Hey guys, getting a new fence installed next week. The old fence is always attacked by carpenter bees. I'd like to prevent them from coming near the new fence. From researching I can really only find what to do once they are already there. I heard people say they are not attracted to treated wood. Thinking about water sealing the fence anyways. Seeing if anyone else had any thoughts


----------



## Gilley11 (Nov 3, 2019)

Don't know how to repel, but they will definitely go after some treated lumber.


----------



## corneliani (Apr 2, 2019)

I heard they don't go after cedar either.. yet my cedar decorative brackets seem to really attract them. I've stained and applied sealer to them but there's always one or two each season that are determined to get past that first barrier and dig their little nests inside of it.
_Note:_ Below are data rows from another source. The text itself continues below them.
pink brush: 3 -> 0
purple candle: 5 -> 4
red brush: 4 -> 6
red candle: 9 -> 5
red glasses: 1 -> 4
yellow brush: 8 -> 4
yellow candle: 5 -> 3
I ended up hanging those carpenter bee traps up and it seems to catch quite a few of them... alongside bumble bees and other pollinators &#128532;.
Nature. There's no winning


----------



## Gilley11 (Nov 3, 2019)

Idk if it was a fluke or not,, but when they were actively digging into my deck, I filled the holes in with silicone caulk. Never saw another try to burrow in again for at least 7-8 years.


----------



## Bas_sob (Jul 10, 2020)

Hey guys, I found this stuff https://outlastproducts.com/products/additives/nbs-30/ it's made for log houses and mix it into the stain. See how it works


----------



## bosox_5 (Jun 20, 2018)

I have been told that carpenter bees won't attack a painted surface.


----------



## Burnie (Jun 13, 2020)

https://www.domyown.com/carpenter-bee-control-kit-p-3987.html


----------



## Dkrem (Mar 16, 2019)

I spray my wood deck and fence with Bifenthrin, particularly any under surface. Keeps the carpenter bees and wasps away.


----------



## CamaroGuy (Oct 11, 2019)

Spray your fence with Talsar. That's what I did and all the carpenter bees were dead the next morning. Couldn't believe it. And they haven't been back.


----------